• _Exercise data_:
________________
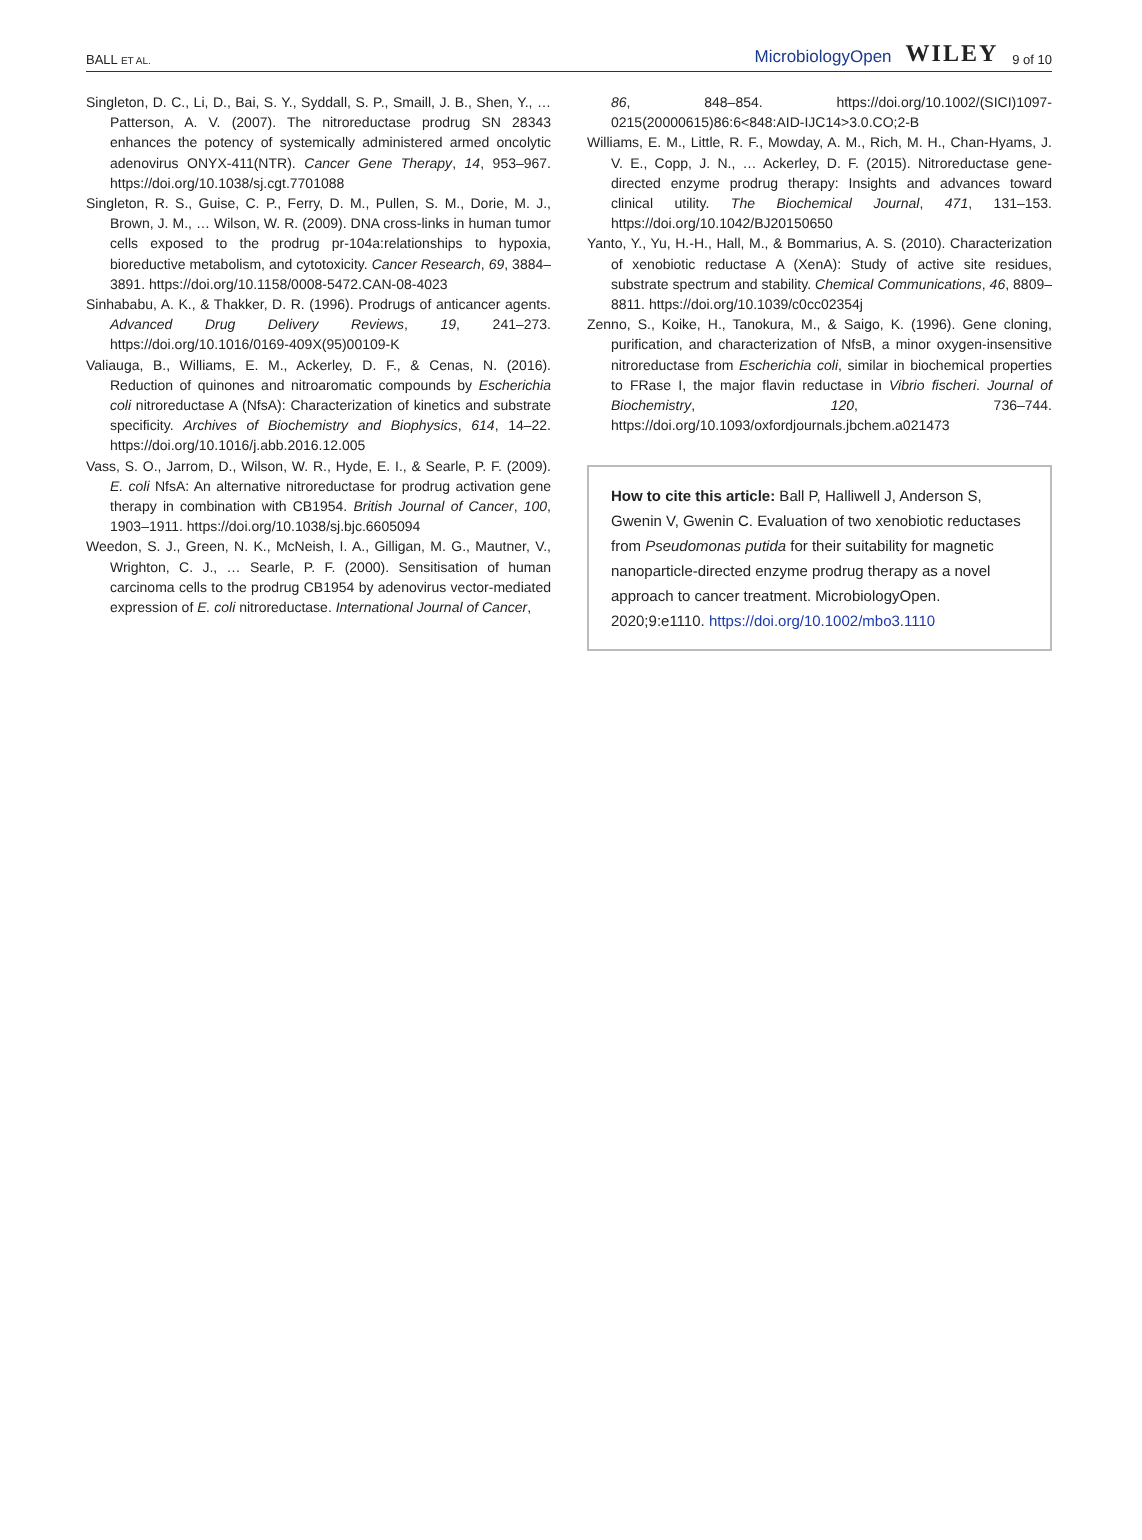BALL ET AL.
MicrobiologyOpen WILEY 9 of 10
Singleton, D. C., Li, D., Bai, S. Y., Syddall, S. P., Smaill, J. B., Shen, Y., … Patterson, A. V. (2007). The nitroreductase prodrug SN 28343 enhances the potency of systemically administered armed oncolytic adenovirus ONYX-411(NTR). Cancer Gene Therapy, 14, 953–967. https://doi.org/10.1038/sj.cgt.7701088
Singleton, R. S., Guise, C. P., Ferry, D. M., Pullen, S. M., Dorie, M. J., Brown, J. M., … Wilson, W. R. (2009). DNA cross-links in human tumor cells exposed to the prodrug pr-104a:relationships to hypoxia, bioreductive metabolism, and cytotoxicity. Cancer Research, 69, 3884–3891. https://doi.org/10.1158/0008-5472.CAN-08-4023
Sinhababu, A. K., & Thakker, D. R. (1996). Prodrugs of anticancer agents. Advanced Drug Delivery Reviews, 19, 241–273. https://doi.org/10.1016/0169-409X(95)00109-K
Valiauga, B., Williams, E. M., Ackerley, D. F., & Cenas, N. (2016). Reduction of quinones and nitroaromatic compounds by Escherichia coli nitroreductase A (NfsA): Characterization of kinetics and substrate specificity. Archives of Biochemistry and Biophysics, 614, 14–22. https://doi.org/10.1016/j.abb.2016.12.005
Vass, S. O., Jarrom, D., Wilson, W. R., Hyde, E. I., & Searle, P. F. (2009). E. coli NfsA: An alternative nitroreductase for prodrug activation gene therapy in combination with CB1954. British Journal of Cancer, 100, 1903–1911. https://doi.org/10.1038/sj.bjc.6605094
Weedon, S. J., Green, N. K., McNeish, I. A., Gilligan, M. G., Mautner, V., Wrighton, C. J., … Searle, P. F. (2000). Sensitisation of human carcinoma cells to the prodrug CB1954 by adenovirus vector-mediated expression of E. coli nitroreductase. International Journal of Cancer,
86, 848–854. https://doi.org/10.1002/(SICI)1097-0215(20000615)86:6<848:AID-IJC14>3.0.CO;2-B
Williams, E. M., Little, R. F., Mowday, A. M., Rich, M. H., Chan-Hyams, J. V. E., Copp, J. N., … Ackerley, D. F. (2015). Nitroreductase gene-directed enzyme prodrug therapy: Insights and advances toward clinical utility. The Biochemical Journal, 471, 131–153. https://doi.org/10.1042/BJ20150650
Yanto, Y., Yu, H.-H., Hall, M., & Bommarius, A. S. (2010). Characterization of xenobiotic reductase A (XenA): Study of active site residues, substrate spectrum and stability. Chemical Communications, 46, 8809–8811. https://doi.org/10.1039/c0cc02354j
Zenno, S., Koike, H., Tanokura, M., & Saigo, K. (1996). Gene cloning, purification, and characterization of NfsB, a minor oxygen-insensitive nitroreductase from Escherichia coli, similar in biochemical properties to FRase I, the major flavin reductase in Vibrio fischeri. Journal of Biochemistry, 120, 736–744. https://doi.org/10.1093/oxfordjournals.jbchem.a021473
How to cite this article: Ball P, Halliwell J, Anderson S, Gwenin V, Gwenin C. Evaluation of two xenobiotic reductases from Pseudomonas putida for their suitability for magnetic nanoparticle-directed enzyme prodrug therapy as a novel approach to cancer treatment. MicrobiologyOpen. 2020;9:e1110. https://doi.org/10.1002/mbo3.1110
________________
• _Aim of the exercise_:
Each line of the material needs to be given again exactly, without any of its pictures.

• _Result of this task_:
BALL ET AL.
MicrobiologyOpen WILEY 9 of 10
Singleton, D. C., Li, D., Bai, S. Y., Syddall, S. P., Smaill, J. B., Shen, Y., … Patterson, A. V. (2007). The nitroreductase prodrug SN 28343 enhances the potency of systemically administered armed oncolytic adenovirus ONYX-411(NTR). Cancer Gene Therapy, 14, 953–967. https://doi.org/10.1038/sj.cgt.7701088
Singleton, R. S., Guise, C. P., Ferry, D. M., Pullen, S. M., Dorie, M. J., Brown, J. M., … Wilson, W. R. (2009). DNA cross-links in human tumor cells exposed to the prodrug pr-104a:relationships to hypoxia, bioreductive metabolism, and cytotoxicity. Cancer Research, 69, 3884–3891. https://doi.org/10.1158/0008-5472.CAN-08-4023
Sinhababu, A. K., & Thakker, D. R. (1996). Prodrugs of anticancer agents. Advanced Drug Delivery Reviews, 19, 241–273. https://doi.org/10.1016/0169-409X(95)00109-K
Valiauga, B., Williams, E. M., Ackerley, D. F., & Cenas, N. (2016). Reduction of quinones and nitroaromatic compounds by Escherichia coli nitroreductase A (NfsA): Characterization of kinetics and substrate specificity. Archives of Biochemistry and Biophysics, 614, 14–22. https://doi.org/10.1016/j.abb.2016.12.005
Vass, S. O., Jarrom, D., Wilson, W. R., Hyde, E. I., & Searle, P. F. (2009). E. coli NfsA: An alternative nitroreductase for prodrug activation gene therapy in combination with CB1954. British Journal of Cancer, 100, 1903–1911. https://doi.org/10.1038/sj.bjc.6605094
Weedon, S. J., Green, N. K., McNeish, I. A., Gilligan, M. G., Mautner, V., Wrighton, C. J., … Searle, P. F. (2000). Sensitisation of human carcinoma cells to the prodrug CB1954 by adenovirus vector-mediated expression of E. coli nitroreductase. International Journal of Cancer,
86, 848–854. https://doi.org/10.1002/(SICI)1097-0215(20000615)86:6<848:AID-IJC14>3.0.CO;2-B
Williams, E. M., Little, R. F., Mowday, A. M., Rich, M. H., Chan-Hyams, J. V. E., Copp, J. N., … Ackerley, D. F. (2015). Nitroreductase gene-directed enzyme prodrug therapy: Insights and advances toward clinical utility. The Biochemical Journal, 471, 131–153. https://doi.org/10.1042/BJ20150650
Yanto, Y., Yu, H.-H., Hall, M., & Bommarius, A. S. (2010). Characterization of xenobiotic reductase A (XenA): Study of active site residues, substrate spectrum and stability. Chemical Communications, 46, 8809–8811. https://doi.org/10.1039/c0cc02354j
Zenno, S., Koike, H., Tanokura, M., & Saigo, K. (1996). Gene cloning, purification, and characterization of NfsB, a minor oxygen-insensitive nitroreductase from Escherichia coli, similar in biochemical properties to FRase I, the major flavin reductase in Vibrio fischeri. Journal of Biochemistry, 120, 736–744. https://doi.org/10.1093/oxfordjournals.jbchem.a021473
How to cite this article: Ball P, Halliwell J, Anderson S, Gwenin V, Gwenin C. Evaluation of two xenobiotic reductases from Pseudomonas putida for their suitability for magnetic nanoparticle-directed enzyme prodrug therapy as a novel approach to cancer treatment. MicrobiologyOpen. 2020;9:e1110. https://doi.org/10.1002/mbo3.1110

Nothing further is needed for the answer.